Three. The Global Virtual Asset Trading Center in Hong Kong has significant implications for the global development of the digital economy.
Competing as a global virtual asset center will directly benefit Hong Kong’s international status, drive the development of the financial services industry, strengthen its position as an international financial center, attract more international capital, promote financial innovation and financial technology, and enhance high-quality employment opportunities. Looking back, we have to admit that compared with Singapore, Hong Kong is half a step slower in terms of Web 3.0 policy and action. However, Hong Kong’s overall financial strength still makes it the most important financial center in Asia and even the world. This is because of the strong traditional financial industry in Hong Kong, a positive attitude towards new financial formats, a strong entrepreneurial atmosphere, more professional financial services, and a more complete financial regulatory system, among other advantages. Of course, behind this is the advantage of national top-level design, the far-reaching layout of national digital economic globalization, and the strong support formed by the important positioning of the Guangdong-Hong Kong-Macao Greater Bay Area as an overall international financial hub.

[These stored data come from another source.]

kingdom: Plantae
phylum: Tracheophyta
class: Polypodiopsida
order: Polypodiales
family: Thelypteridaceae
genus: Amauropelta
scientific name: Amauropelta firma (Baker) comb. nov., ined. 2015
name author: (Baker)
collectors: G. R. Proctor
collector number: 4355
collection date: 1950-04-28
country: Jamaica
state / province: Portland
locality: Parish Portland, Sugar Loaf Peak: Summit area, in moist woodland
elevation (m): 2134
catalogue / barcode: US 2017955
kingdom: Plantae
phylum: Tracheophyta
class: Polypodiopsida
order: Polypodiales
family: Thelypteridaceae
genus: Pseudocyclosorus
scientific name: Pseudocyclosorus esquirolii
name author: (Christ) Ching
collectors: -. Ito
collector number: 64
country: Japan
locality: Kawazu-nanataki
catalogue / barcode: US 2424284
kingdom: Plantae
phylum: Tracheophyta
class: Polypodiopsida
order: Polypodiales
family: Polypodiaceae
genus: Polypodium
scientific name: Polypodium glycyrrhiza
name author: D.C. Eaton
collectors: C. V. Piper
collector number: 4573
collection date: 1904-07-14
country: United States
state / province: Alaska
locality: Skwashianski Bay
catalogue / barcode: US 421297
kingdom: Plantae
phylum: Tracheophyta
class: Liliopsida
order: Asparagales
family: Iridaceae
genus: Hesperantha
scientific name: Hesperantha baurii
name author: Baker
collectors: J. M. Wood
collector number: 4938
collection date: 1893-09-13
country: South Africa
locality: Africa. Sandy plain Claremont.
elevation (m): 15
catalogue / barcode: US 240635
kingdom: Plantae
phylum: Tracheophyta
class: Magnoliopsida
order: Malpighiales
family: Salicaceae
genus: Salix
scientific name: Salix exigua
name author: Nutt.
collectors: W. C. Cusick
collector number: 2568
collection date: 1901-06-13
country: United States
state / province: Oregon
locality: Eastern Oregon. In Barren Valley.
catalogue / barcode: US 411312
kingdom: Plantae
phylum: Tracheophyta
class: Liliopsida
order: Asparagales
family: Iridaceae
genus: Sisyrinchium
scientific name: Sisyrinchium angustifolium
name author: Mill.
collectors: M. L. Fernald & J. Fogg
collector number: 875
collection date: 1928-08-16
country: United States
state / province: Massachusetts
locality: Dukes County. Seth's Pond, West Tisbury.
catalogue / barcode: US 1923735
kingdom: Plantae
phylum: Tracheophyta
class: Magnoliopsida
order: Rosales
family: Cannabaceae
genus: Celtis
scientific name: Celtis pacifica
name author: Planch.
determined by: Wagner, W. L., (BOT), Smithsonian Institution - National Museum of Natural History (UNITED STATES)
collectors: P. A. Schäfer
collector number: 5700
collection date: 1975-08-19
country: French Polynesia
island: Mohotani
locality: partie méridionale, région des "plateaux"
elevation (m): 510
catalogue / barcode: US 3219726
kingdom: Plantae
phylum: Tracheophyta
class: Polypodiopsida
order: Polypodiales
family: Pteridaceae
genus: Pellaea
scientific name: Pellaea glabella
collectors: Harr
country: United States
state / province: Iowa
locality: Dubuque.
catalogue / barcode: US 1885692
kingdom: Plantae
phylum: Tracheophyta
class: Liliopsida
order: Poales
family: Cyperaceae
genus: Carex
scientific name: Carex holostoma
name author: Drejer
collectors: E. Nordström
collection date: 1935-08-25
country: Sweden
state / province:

Therefore, we believe that in innovative financial issues such as virtual asset trading, Hong Kong should not pursue “running fast” but “running steadily”, adhering to the cognitive concept of “openness, compatibility, and win-win”, ensuring sustainable development with high quality and high value in promoting financial services, financial technology, and innovative finance, enhancing Hong Kong’s position as an international financial center, consolidating the global strategic positioning of national digital economic globalization and the “Belt and Road”.